Visual layout annotation data:
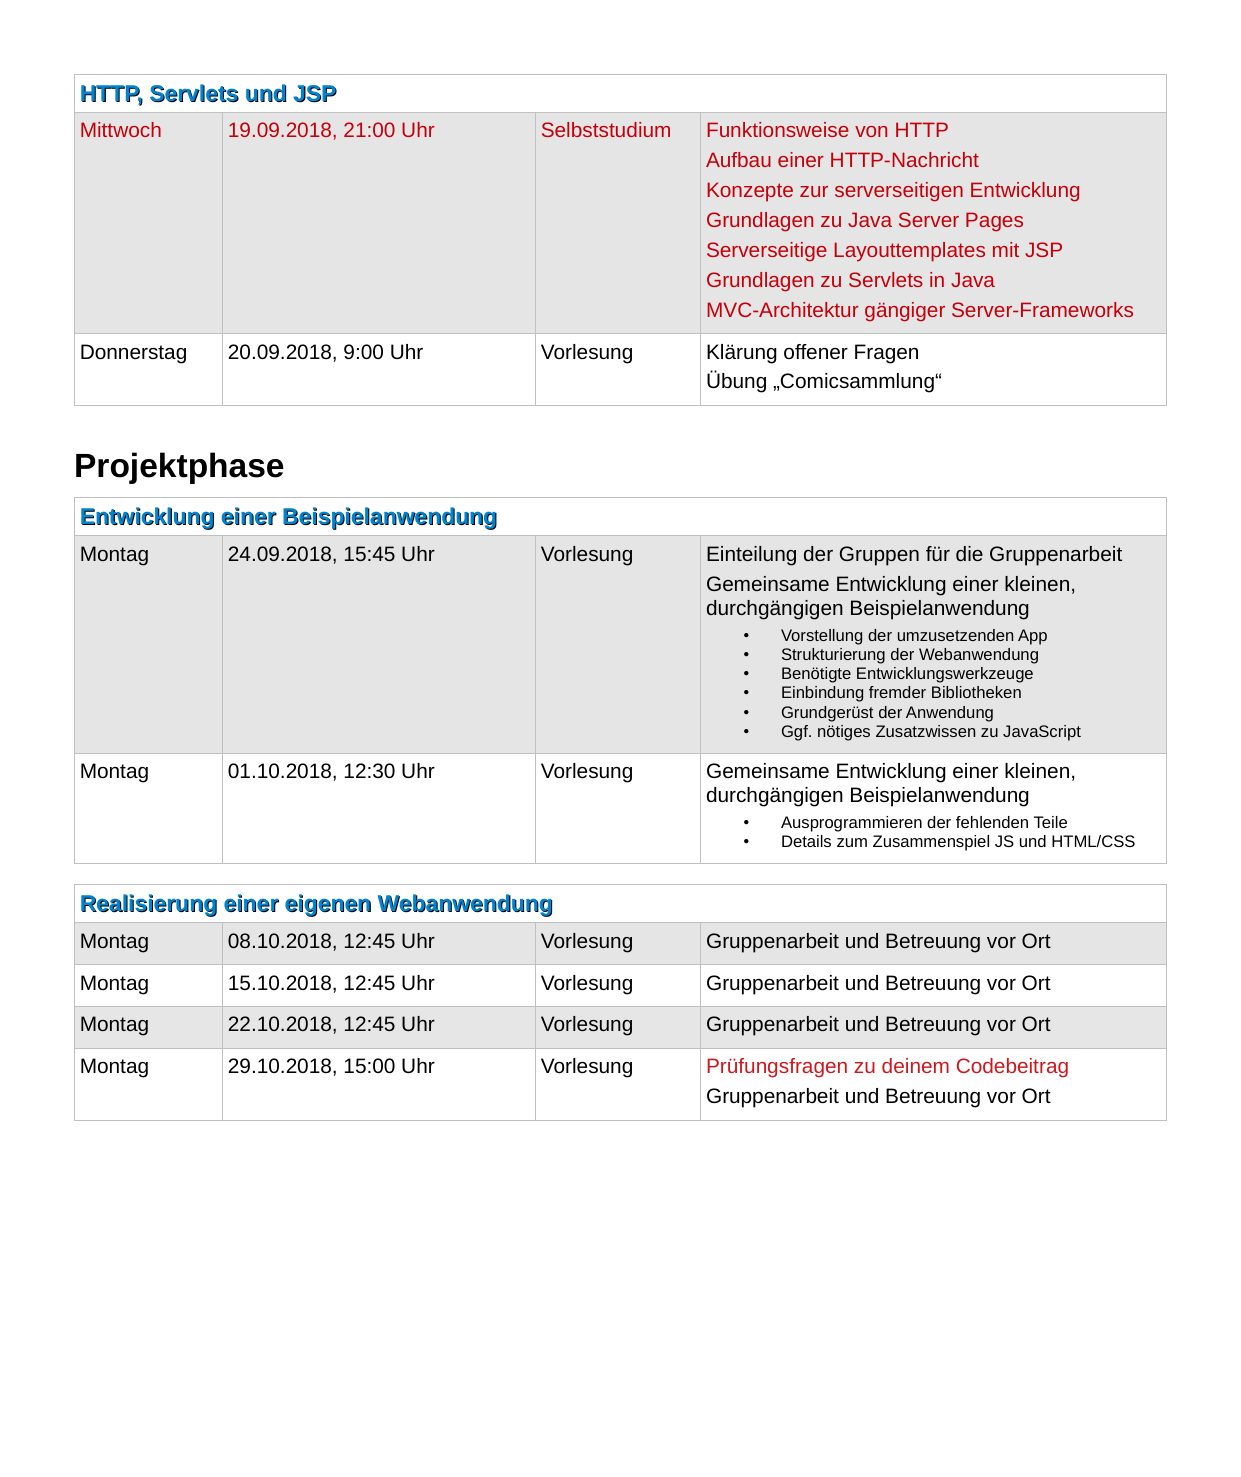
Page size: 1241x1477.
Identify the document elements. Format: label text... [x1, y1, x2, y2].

table_cell Donnerstag [75, 334, 222, 405]
table_cell Vorlesung [536, 754, 700, 863]
table_cell Einteilung der Gruppen für die Gruppenarbeit Gemeinsame Entwicklung einer kleinen, durchgängigen Beispielanwendung Vorstellung der umzusetzenden App Strukturierung der Webanwendung Benötigte Entwicklungswerkzeuge Einbindung fremder Bibliotheken Grundgerüst der Anwendung Ggf. nötiges Zusatzwissen zu JavaScript [701, 536, 1166, 753]
table_cell 20.09.2018, 9:00 Uhr [223, 334, 535, 405]
table_cell 24.09.2018, 15:45 Uhr [223, 536, 535, 753]
table_cell Gemeinsame Entwicklung einer kleinen, durchgängigen Beispielanwendung Ausprogrammieren der fehlenden Teile Details zum Zusammenspiel JS und HTML/CSS [701, 754, 1166, 863]
table_cell Klärung offener Fragen Übung „Comicsammlung“ [701, 334, 1166, 405]
table_cell 19.09.2018, 21:00 Uhr [223, 113, 535, 333]
table_cell Vorlesung [536, 334, 700, 405]
subtitle Projektphase [74, 446, 1166, 484]
table_cell Vorlesung [536, 1007, 700, 1048]
table_cell Funktionsweise von HTTP Aufbau einer HTTP-Nachricht Konzepte zur serverseitigen Entwicklung Grundlagen zu Java Server Pages Serverseitige Layouttemplates mit JSP Grundlagen zu Servlets in Java MVC-Architektur gängiger Server-Frameworks [701, 113, 1166, 333]
table_cell Gruppenarbeit und Betreuung vor Ort [701, 1007, 1166, 1048]
table_cell Montag [75, 754, 222, 863]
table_cell Montag [75, 923, 222, 964]
table_cell Mittwoch [75, 113, 222, 333]
table_cell Montag [75, 965, 222, 1006]
table_cell Vorlesung [536, 536, 700, 753]
table_cell 01.10.2018, 12:30 Uhr [223, 754, 535, 863]
table_cell 15.10.2018, 12:45 Uhr [223, 965, 535, 1006]
table_cell Gruppenarbeit und Betreuung vor Ort [701, 965, 1166, 1006]
table_cell Montag [75, 1049, 222, 1119]
table_cell Vorlesung [536, 965, 700, 1006]
table_cell Montag [75, 1007, 222, 1048]
table_cell Vorlesung [536, 1049, 700, 1119]
table_cell Gruppenarbeit und Betreuung vor Ort [701, 923, 1166, 964]
table_header HTTP, Servlets und JSP [75, 75, 1166, 112]
table_cell 22.10.2018, 12:45 Uhr [223, 1007, 535, 1048]
table_cell 08.10.2018, 12:45 Uhr [223, 923, 535, 964]
table_cell Prüfungsfragen zu deinem Codebeitrag Gruppenarbeit und Betreuung vor Ort [701, 1049, 1166, 1119]
table_cell Vorlesung [536, 923, 700, 964]
table_cell Selbststudium [536, 113, 700, 333]
table_header Entwicklung einer Beispielanwendung [75, 498, 1166, 535]
table_cell Montag [75, 536, 222, 753]
table_header Realisierung einer eigenen Webanwendung [75, 885, 1166, 922]
table_cell 29.10.2018, 15:00 Uhr [223, 1049, 535, 1119]
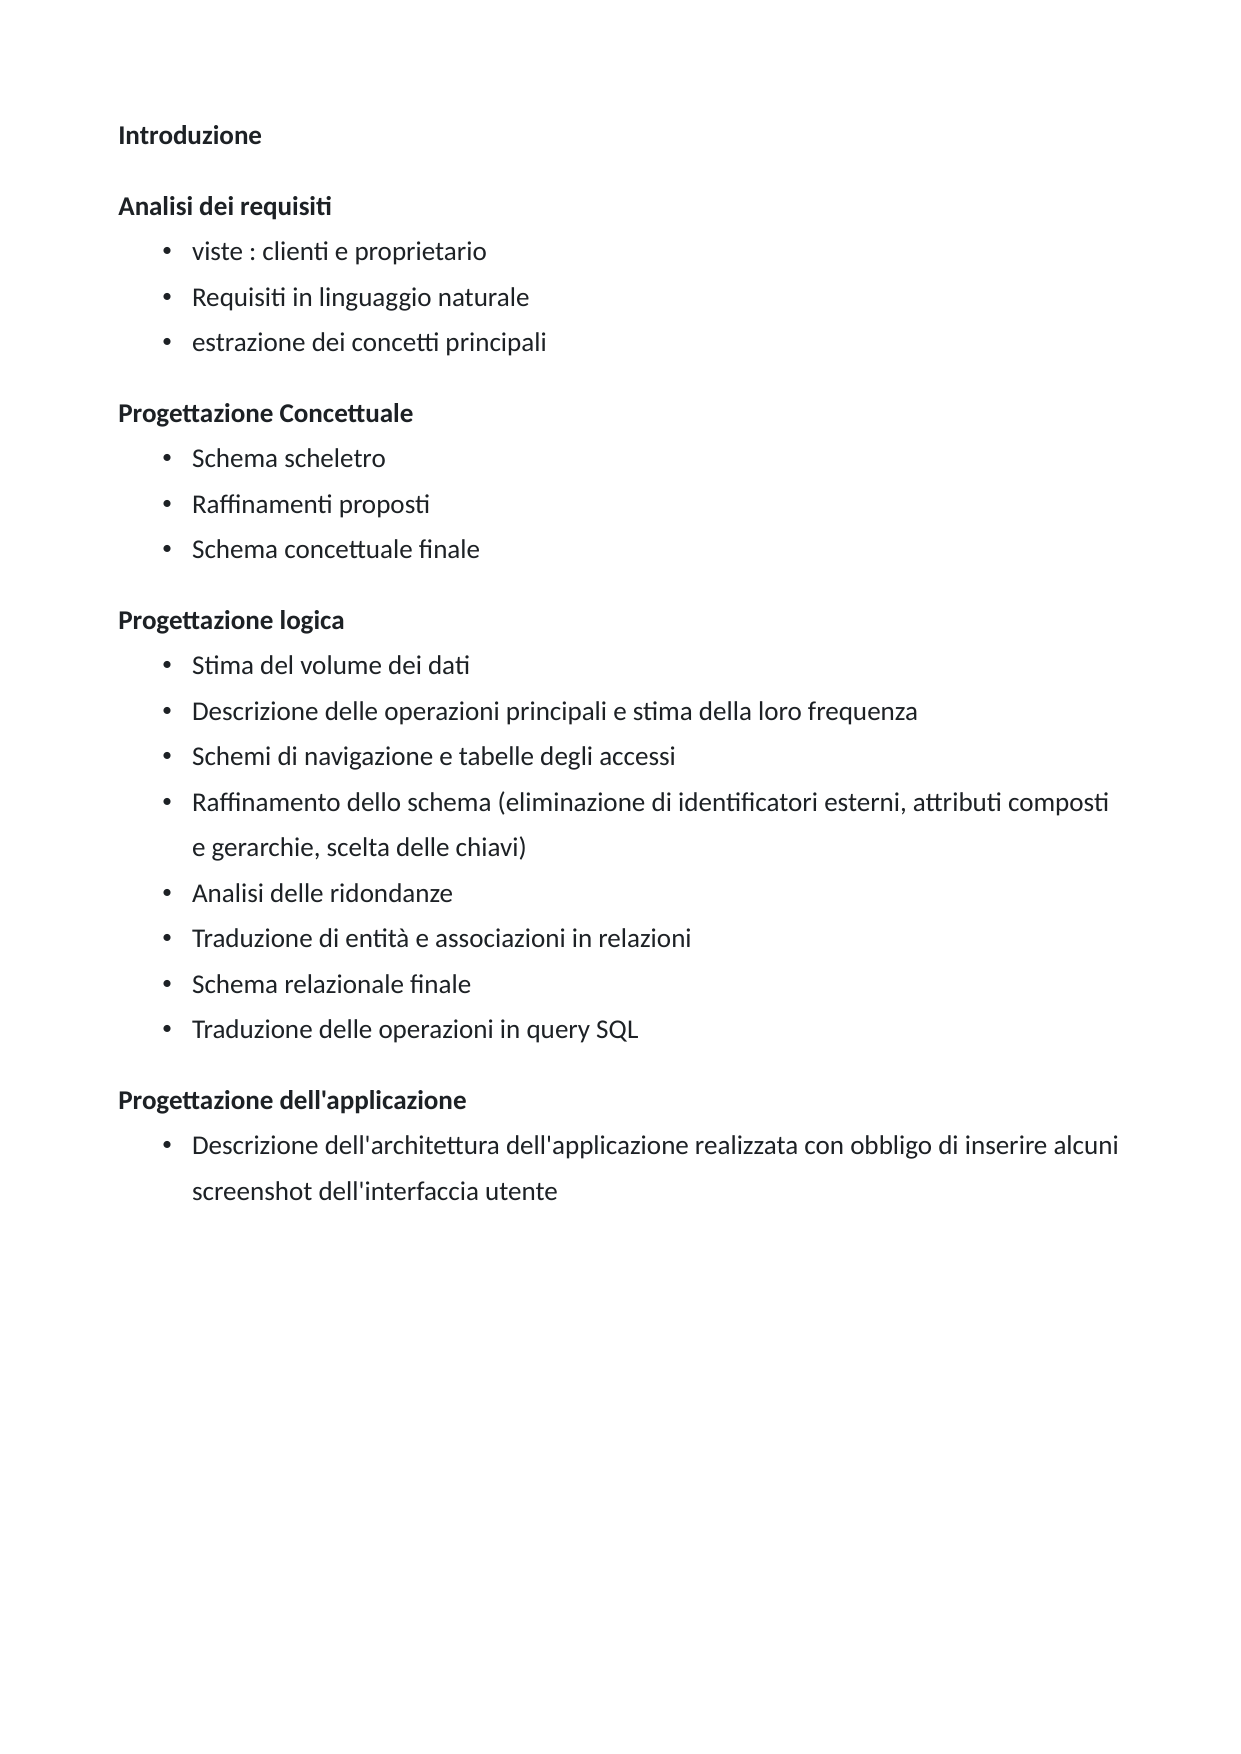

— Goal of the exercise —
Change every occurrence of "Vorlesung" in the items above to "Seminar" and reproduce all other lines without alteration. Omit the pictures from your answer.

— Full output —
Page size: 1241x1477.
Identify the document elements. Format: label text... [x1, y1, x2, y2].

table_cell Donnerstag [75, 334, 222, 405]
table_cell Seminar [536, 754, 700, 863]
table_cell Einteilung der Gruppen für die Gruppenarbeit Gemeinsame Entwicklung einer kleinen, durchgängigen Beispielanwendung Vorstellung der umzusetzenden App Strukturierung der Webanwendung Benötigte Entwicklungswerkzeuge Einbindung fremder Bibliotheken Grundgerüst der Anwendung Ggf. nötiges Zusatzwissen zu JavaScript [701, 536, 1166, 753]
table_cell 20.09.2018, 9:00 Uhr [223, 334, 535, 405]
table_cell 24.09.2018, 15:45 Uhr [223, 536, 535, 753]
table_cell Gemeinsame Entwicklung einer kleinen, durchgängigen Beispielanwendung Ausprogrammieren der fehlenden Teile Details zum Zusammenspiel JS und HTML/CSS [701, 754, 1166, 863]
table_cell Klärung offener Fragen Übung „Comicsammlung“ [701, 334, 1166, 405]
table_cell 19.09.2018, 21:00 Uhr [223, 113, 535, 333]
table_cell Seminar [536, 334, 700, 405]
subtitle Projektphase [74, 446, 1166, 484]
table_cell Seminar [536, 1007, 700, 1048]
table_cell Funktionsweise von HTTP Aufbau einer HTTP-Nachricht Konzepte zur serverseitigen Entwicklung Grundlagen zu Java Server Pages Serverseitige Layouttemplates mit JSP Grundlagen zu Servlets in Java MVC-Architektur gängiger Server-Frameworks [701, 113, 1166, 333]
table_cell Gruppenarbeit und Betreuung vor Ort [701, 1007, 1166, 1048]
table_cell Montag [75, 754, 222, 863]
table_cell Montag [75, 923, 222, 964]
table_cell Mittwoch [75, 113, 222, 333]
table_cell Montag [75, 965, 222, 1006]
table_cell Seminar [536, 536, 700, 753]
table_cell 01.10.2018, 12:30 Uhr [223, 754, 535, 863]
table_cell 15.10.2018, 12:45 Uhr [223, 965, 535, 1006]
table_cell Gruppenarbeit und Betreuung vor Ort [701, 965, 1166, 1006]
table_cell Montag [75, 1049, 222, 1119]
table_cell Seminar [536, 965, 700, 1006]
table_cell Montag [75, 1007, 222, 1048]
table_cell Seminar [536, 1049, 700, 1119]
table_cell Gruppenarbeit und Betreuung vor Ort [701, 923, 1166, 964]
table_header HTTP, Servlets und JSP [75, 75, 1166, 112]
table_cell 22.10.2018, 12:45 Uhr [223, 1007, 535, 1048]
table_cell 08.10.2018, 12:45 Uhr [223, 923, 535, 964]
table_cell Prüfungsfragen zu deinem Codebeitrag Gruppenarbeit und Betreuung vor Ort [701, 1049, 1166, 1119]
table_cell Seminar [536, 923, 700, 964]
table_cell Selbststudium [536, 113, 700, 333]
table_header Entwicklung einer Beispielanwendung [75, 498, 1166, 535]
table_cell Montag [75, 536, 222, 753]
table_header Realisierung einer eigenen Webanwendung [75, 885, 1166, 922]
table_cell 29.10.2018, 15:00 Uhr [223, 1049, 535, 1119]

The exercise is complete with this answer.